Under the proposed measures, the government will allow local cruise ship operators to open on-board casinos to foreigners, introduce a tonnage tax system for cruise operators—similar to what is already in existence for cargo ships, as well as provide education programmes to train service staff and other maritime-related workers.

Piers will be constructed exclusively for cruise ships, port charges will be lowered and other supporting infrastructure will be built to lure more foreign cruise liners to South Korea.

In addition, the government is hoping to nurture a first homegrown cruise operator, as demand for cruise travel is projected to rise, particularly from neighbouring China.

Speaking to TTG Asia e-Daily at the recently concluded Cruise Shipping Asia 2011, Wook-Kyun Kim, vice chairman and co-founder, AJU Incentive Tours (Korea) said: “Without a doubt, the cruise market in North-east Asia is set to benefit from the positive developments in South Korea.”

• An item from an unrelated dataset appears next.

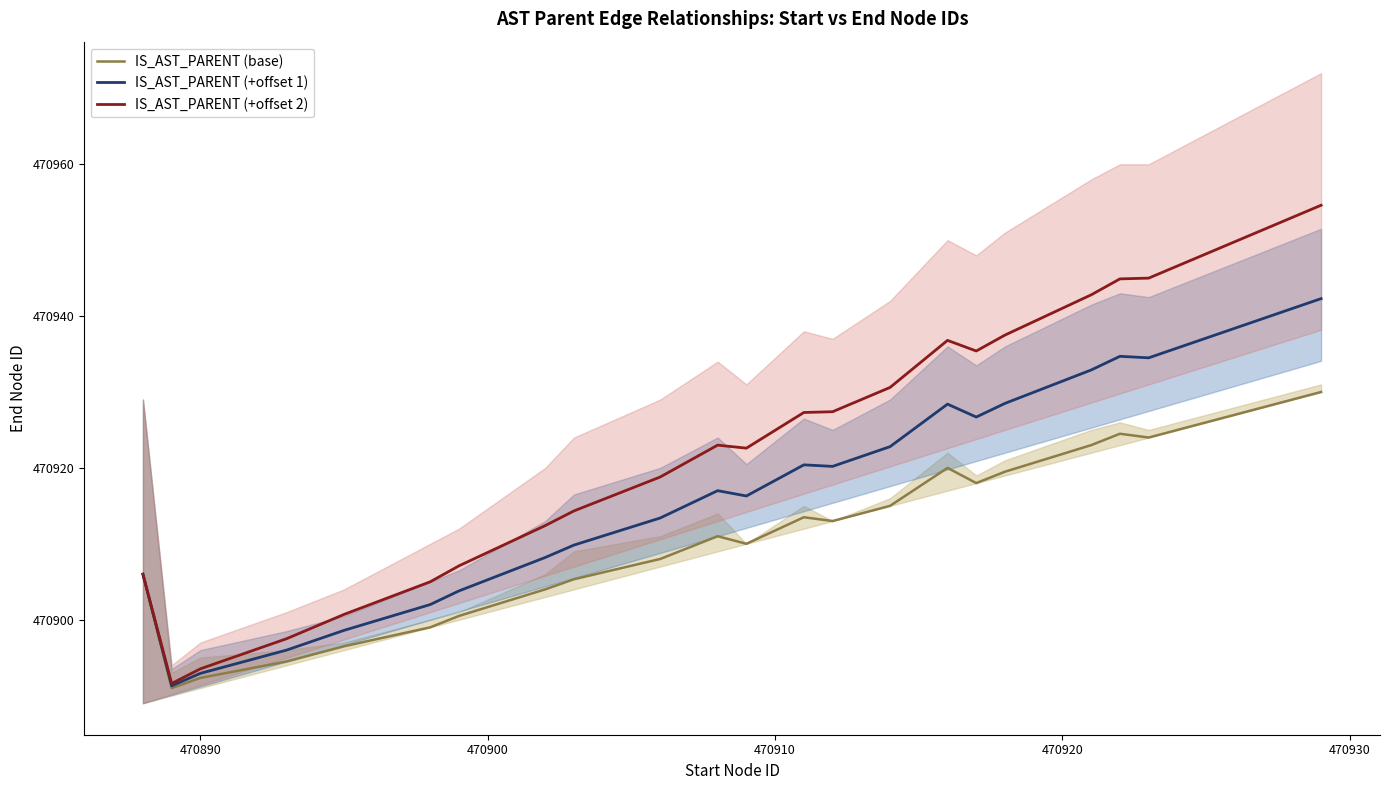

How many values in the IS_AST_PARENT (+offset 2) series are below 470927?

12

There are also plans in motion to grant visa waivers for foreign visitors who arrive by cruise ship.

“The Korean Ministry of Land and Marine transport has debated over this issue (visa waiver) for awhile, and this, alongside the various port developments, will certainly help to put Korea on the cruise map,” said Jong Woo Lim, manager-strategic tourism product team, Korea Tourism Organisation.

An international cruise terminal currently being built at Yeosu (TTG Asia e-Daily, November 17) is due to open in 2012, while Busan’s international cruise terminal, situated in a revitalised lifestyle and leisure zone and scheduled for completion in 2014, is expected to boost South Korea’s status as a cruise hub and destination.

Presently, only two ports in the country, Jeju and Busan, are able to accommodate large cruise ships.